By day, the silk and saree shops, the jewellers and the money exchanges, did a demonstrably brisk trade. By evening, the neon lights of the countless vegetarian restaurants glittered as they always do.
But to those in the know, the hustle and bustle of the city’s Belgrave Road was somewhat muted.
“People are scared,” says Dharmesh Lakhani, who runs Bobby’s Deli and is a committee member with the Belgrave Business Association. “My takings are down 30 per cent. Everyone’s staying indoors with their curtains closed. They don’t feel safe to come out.”
This was the aftermath of a weekend that saw tensions boil over into violence.
More than 500 young Hindu and Muslim men clashed with each other – and with police – during two nights of violence that stretched across a swathe of Leicester’s East End. Cars were smashed, bottles and stones were thrown, and 20 arrests were made.
At least 25 police officers were injured. So bad was the violence that patrols had to be redirected from the Queen’s funeral – the biggest policing operation ever undertaken in the UK – to help deal with it.
Now, Leicester finds itself blinking at a sudden reputational crossroads.
After half a century in which its peaceful diversity has come to be acknowledged as a model of integration across the world, city leaders fear that one weekend of violence could have undone five decades of hard work.
What on earth went wrong? How did no one see it coming? And can calm be brought back to a city still simmering with tension?
When trouble first flared last Saturday night (17 September), Lakhani himself was in the nearby Baps Swaminarayan Hindu temple. The congregation were told by police to stay inside for their own safety, but the 54-year-old father of two couldn’t help himself. He went out to look.
“This is my city, my area,” he says. “I had to see it with my own eyes. All these young buggers, running around and throwing things. I was numb. Embarrassed. I couldn’t believe what I was seeing. This, in Leicester? I was lost.”
He wasn’t the only one.
Restaurant owners have described having to shut their curtains and turn out the lights as the mob rampaged. The owner of a local carwash rushed to his business, only to find hundreds of thugs had been kettled there by police. “Very bloody nice, it was,” he says. “Glass and horsesh** everywhere.”
The shock here feels acute because Leicester is fiercely proud of its reputation for harmonious cohesion.

######

— WORK INSTRUCTIONS —
1 > Rewrite the paragraph beginning "More than 500 young Hindu and Muslim men" from the article on the Leicester unrest as a short bulleted list that keeps its main facts.
2 > According to the article on the Leicester unrest, why does the shock in the city feel acute?
3 > List every type of business that the article on the Leicester unrest mentions.

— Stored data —

######

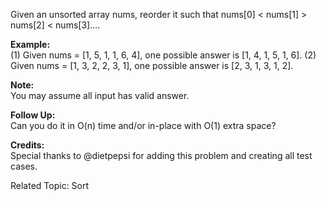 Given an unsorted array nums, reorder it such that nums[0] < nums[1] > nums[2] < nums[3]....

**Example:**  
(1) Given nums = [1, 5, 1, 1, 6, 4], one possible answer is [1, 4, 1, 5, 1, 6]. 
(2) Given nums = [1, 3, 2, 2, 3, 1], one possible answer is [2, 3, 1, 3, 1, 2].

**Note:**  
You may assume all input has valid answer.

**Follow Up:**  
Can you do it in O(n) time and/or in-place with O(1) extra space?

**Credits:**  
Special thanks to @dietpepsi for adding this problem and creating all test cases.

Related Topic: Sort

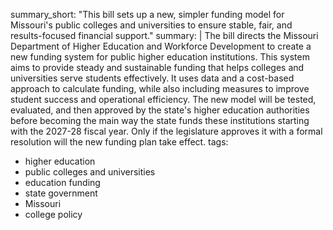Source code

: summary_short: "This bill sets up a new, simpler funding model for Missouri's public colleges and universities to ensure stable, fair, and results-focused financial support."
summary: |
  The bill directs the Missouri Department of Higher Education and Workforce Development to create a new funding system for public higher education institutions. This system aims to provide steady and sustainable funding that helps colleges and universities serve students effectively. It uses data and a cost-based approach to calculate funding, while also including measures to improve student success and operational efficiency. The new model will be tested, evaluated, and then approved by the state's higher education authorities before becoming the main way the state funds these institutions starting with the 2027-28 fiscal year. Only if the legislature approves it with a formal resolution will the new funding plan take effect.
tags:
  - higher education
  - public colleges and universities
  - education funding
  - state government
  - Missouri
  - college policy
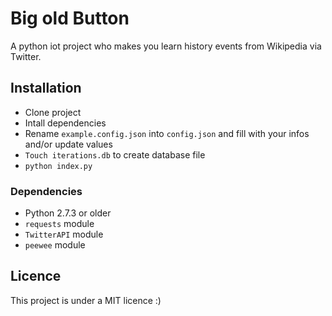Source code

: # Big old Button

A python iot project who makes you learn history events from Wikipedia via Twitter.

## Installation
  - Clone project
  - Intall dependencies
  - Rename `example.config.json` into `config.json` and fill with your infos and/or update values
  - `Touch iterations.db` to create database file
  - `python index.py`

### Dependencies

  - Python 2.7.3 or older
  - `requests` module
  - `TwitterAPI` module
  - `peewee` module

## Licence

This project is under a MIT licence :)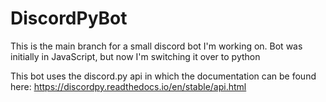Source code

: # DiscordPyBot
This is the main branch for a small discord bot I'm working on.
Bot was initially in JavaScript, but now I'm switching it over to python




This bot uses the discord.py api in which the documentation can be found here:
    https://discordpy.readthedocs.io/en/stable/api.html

######

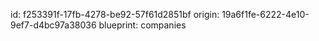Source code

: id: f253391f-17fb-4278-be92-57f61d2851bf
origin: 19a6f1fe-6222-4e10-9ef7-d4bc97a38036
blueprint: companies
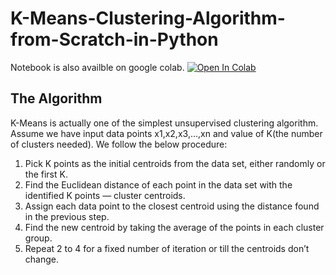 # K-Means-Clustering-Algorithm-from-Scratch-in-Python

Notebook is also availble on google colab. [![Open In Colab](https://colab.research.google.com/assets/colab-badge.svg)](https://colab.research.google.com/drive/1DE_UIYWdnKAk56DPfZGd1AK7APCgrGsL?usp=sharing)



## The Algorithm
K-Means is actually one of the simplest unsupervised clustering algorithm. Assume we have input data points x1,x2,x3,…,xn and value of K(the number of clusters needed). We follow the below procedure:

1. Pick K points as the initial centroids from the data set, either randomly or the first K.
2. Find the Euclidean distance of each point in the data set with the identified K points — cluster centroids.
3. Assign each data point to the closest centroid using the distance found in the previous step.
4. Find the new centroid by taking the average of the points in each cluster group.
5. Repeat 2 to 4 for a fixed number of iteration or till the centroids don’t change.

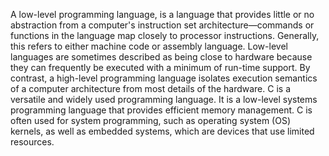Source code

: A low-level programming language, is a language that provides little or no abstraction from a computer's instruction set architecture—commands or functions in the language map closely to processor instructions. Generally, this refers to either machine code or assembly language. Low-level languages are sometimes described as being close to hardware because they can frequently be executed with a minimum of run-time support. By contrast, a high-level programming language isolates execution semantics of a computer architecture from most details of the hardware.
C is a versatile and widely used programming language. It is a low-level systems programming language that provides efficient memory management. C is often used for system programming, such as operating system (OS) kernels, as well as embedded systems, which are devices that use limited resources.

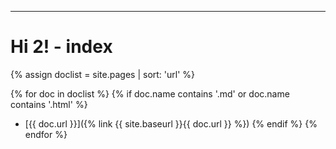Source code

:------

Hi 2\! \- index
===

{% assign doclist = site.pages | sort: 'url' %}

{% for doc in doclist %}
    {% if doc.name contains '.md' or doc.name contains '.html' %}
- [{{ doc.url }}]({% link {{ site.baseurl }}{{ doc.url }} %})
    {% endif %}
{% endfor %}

######

— ANSWERS FOR THIS EXERCISE —
1 >
- More than 500 young Hindu and Muslim men clashed with each other and with police.
- The violence lasted two nights across a swathe of Leicester's East End.
- Cars were smashed, and bottles and stones were thrown.
- 20 arrests were made.

2 > The shock feels acute because Leicester is fiercely proud of its reputation for harmonious cohesion. For half a century its peaceful diversity has been acknowledged around the world as a model of integration.

3 >
- Silk and saree shops
- Jewellers
- Money exchanges
- Vegetarian restaurants
- A deli (Bobby's Deli)
- A carwash